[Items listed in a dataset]

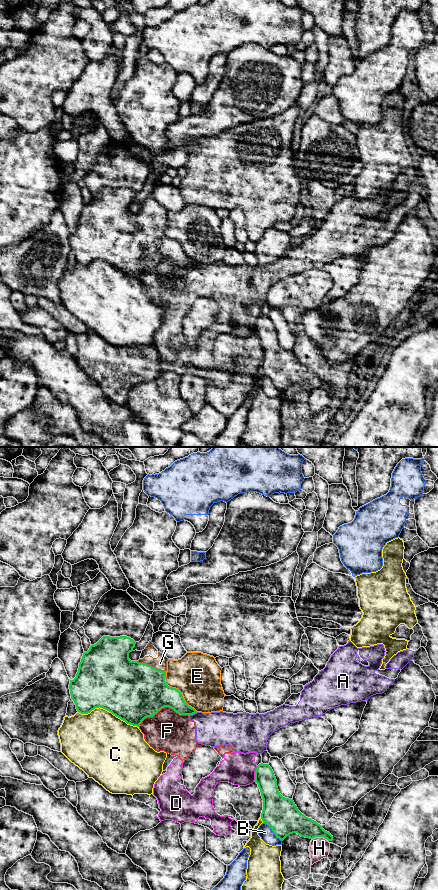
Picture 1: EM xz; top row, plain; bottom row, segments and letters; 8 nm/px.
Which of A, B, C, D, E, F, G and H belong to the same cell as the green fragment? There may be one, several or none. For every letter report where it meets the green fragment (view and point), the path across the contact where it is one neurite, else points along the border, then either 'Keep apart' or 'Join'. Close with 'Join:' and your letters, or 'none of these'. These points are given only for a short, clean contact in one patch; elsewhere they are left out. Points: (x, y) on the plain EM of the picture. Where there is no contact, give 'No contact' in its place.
A: Touches green at xz (193, 265). Keep apart
B: Touches green at xz (272, 382). Keep apart
C: Touches green at xz (108, 262). Keep apart
D: Touches green at xz (255, 326). Boundary: xz (257, 318), (253, 333). Keep apart
E: Touches green at xz (178, 242). Keep apart
F: Touches green at xz (162, 259). Keep apart
G: Touches green at xz (151, 218). Path across: xz (133, 243), (151, 223), (151, 218), (157, 218), (160, 215). Join
H: Touches green at xz (317, 388). Keep apart
Join: G

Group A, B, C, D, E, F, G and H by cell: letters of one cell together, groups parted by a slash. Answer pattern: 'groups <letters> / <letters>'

Exercise description ▸
Without the images, output all the entries exactly as they stand.

Task response ▸
Picture 1: EM xz; top row, plain; bottom row, segments and letters; 8 nm/px.
Which of A, B, C, D, E, F, G and H belong to the same cell as the green fragment? There may be one, several or none. For every letter report where it meets the green fragment (view and point), the path across the contact where it is one neurite, else points along the border, then either 'Keep apart' or 'Join'. Close with 'Join:' and your letters, or 'none of these'. These points are given only for a short, clean contact in one patch; elsewhere they are left out. Points: (x, y) on the plain EM of the picture. Where there is no contact, give 'No contact' in its place.
A: Touches green at xz (193, 265). Keep apart
B: Touches green at xz (272, 382). Keep apart
C: Touches green at xz (108, 262). Keep apart
D: Touches green at xz (255, 326). Boundary: xz (257, 318), (253, 333). Keep apart
E: Touches green at xz (178, 242). Keep apart
F: Touches green at xz (162, 259). Keep apart
G: Touches green at xz (151, 218). Path across: xz (133, 243), (151, 223), (151, 218), (157, 218), (160, 215). Join
H: Touches green at xz (317, 388). Keep apart
Join: G

Group A, B, C, D, E, F, G and H by cell: letters of one cell together, groups parted by a slash. Answer pattern: 'groups <letters> / <letters>'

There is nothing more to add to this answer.